A very good friend of mine passed away yesterday.
She was not ill, not battling a devastating disease.
No. Less than two weeks ago when she was leaving her job at the library she tripped and fell. Her hands were full with book bags--no surprise, she was curious about everything--so she was unable to do much to cushion her fall. She feel forward, on her face. Suffered a broken nose, broken jaw and more injuries I cannot even think about.
Her husband was waiting in their vehicle outside. As always, he was picking her up from work. The entire thing took seconds to unfold, and he saw all of it.
She was rushed to the hospital and underwent surgery for her jaw and other injuries. She came through fine. A few days later a bit of pnemonia developed. A few days later she had a mild heart attack. And now she is no more.
This woman was an amazing, strong individual. She had been with an abuser earlier in life, with whom she had five kids before finding the strength to just get out and stop it. Raised strict Catholic, she was told she would never marry again, much less find a man who would accept her--a former battered woman--and her gaggle of kids.
They were wrong.
She eventually met a wonderful man, 12 years her junior.
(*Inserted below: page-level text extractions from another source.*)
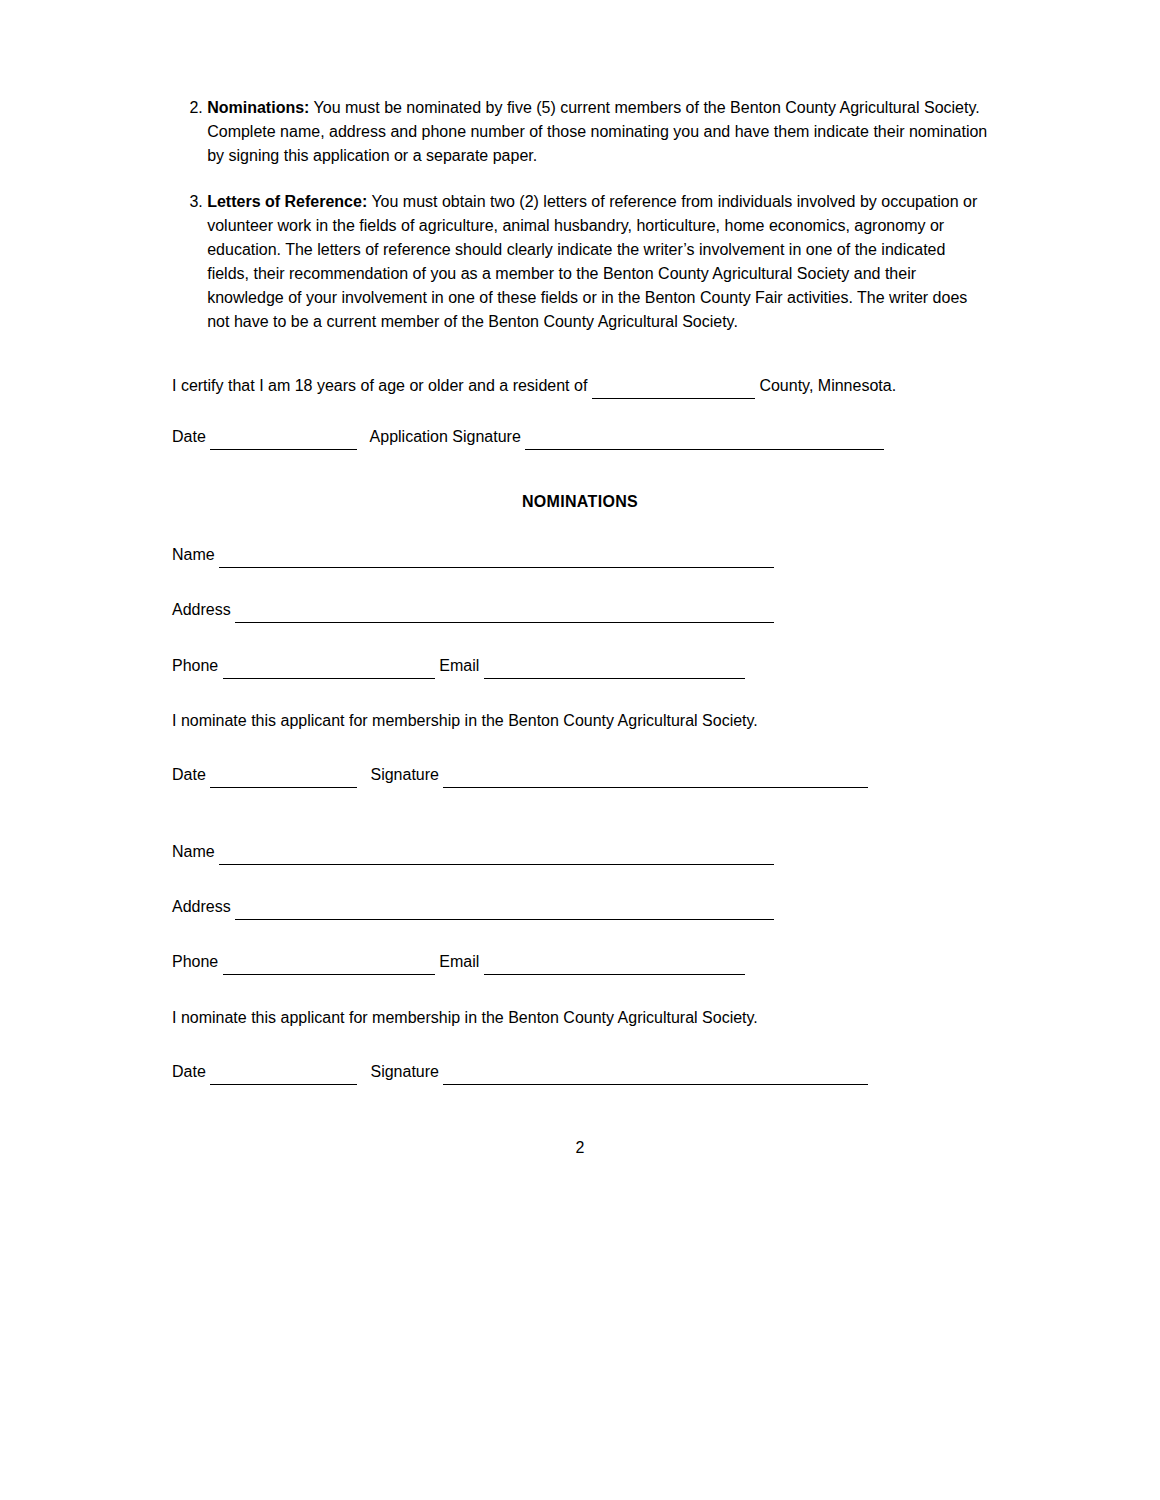Nominations: You must be nominated by five (5) current members of the Benton County Agricultural Society. Complete name, address and phone number of those nominating you and have them indicate their nomination by signing this application or a separate paper.
Letters of Reference: You must obtain two (2) letters of reference from individuals involved by occupation or volunteer work in the fields of agriculture, animal husbandry, horticulture, home economics, agronomy or education. The letters of reference should clearly indicate the writer’s involvement in one of the indicated fields, their recommendation of you as a member to the Benton County Agricultural Society and their knowledge of your involvement in one of these fields or in the Benton County Fair activities. The writer does not have to be a current member of the Benton County Agricultural Society.
I certify that I am 18 years of age or older and a resident of County, Minnesota.
Date Application Signature
NOMINATIONS
Name
Address
Phone Email
I nominate this applicant for membership in the Benton County Agricultural Society.
Date Signature
Name
Address
Phone Email
I nominate this applicant for membership in the Benton County Agricultural Society.
Date Signature
2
They married in 1987 and have been together ever since. They were always unique, always happy, always grateful. People are drawn to them.
My friend reached out to me when she inferred through my writing that I had been with an abuser. This was gutsy of her...we didn't know each other at all. Soon enough we became like sisters. And now she's gone.
I share this because I am quite certain that my friend didn't think that a terrible accident after work ten or so days ago would lead to the end of her life.
None of us have any time guarantees. I say this because I am often guilty of acting like I have piles and piles of time in front of me when in reality I have no assurance of anything other than this moment. And for each one that I have I surely should spend it doing something that lifts me up; thinking thoughts that are positive and sunny; helping where I can and being kind whenever possible...
...I am quite certain none of us would choose to have our final moments or even days spent ruminating about a disordered individual who doesn't even have the capacity to feel, to love, to give anything of value...I am quite certain I wouldn't want my final moments to be spent on someone who took me to the brink of hell, who hurt me like no other, who almost destroyed me and then left the remains behind...
Nope. Not me. Not today. I do not choose that.
Life is a beautiful gift. A bittersweet adventure. A miracle unfolding, truly. And way to short to spend feeling badly about myself based on the opinions/actions/words, what-the-f-ever/ of a PDI who can never, ever change.
Choose you today, too. Please. Choose you one minute at a time. If I can do it, anyone can. And I am more committed now than ever to do so in honor of my friend.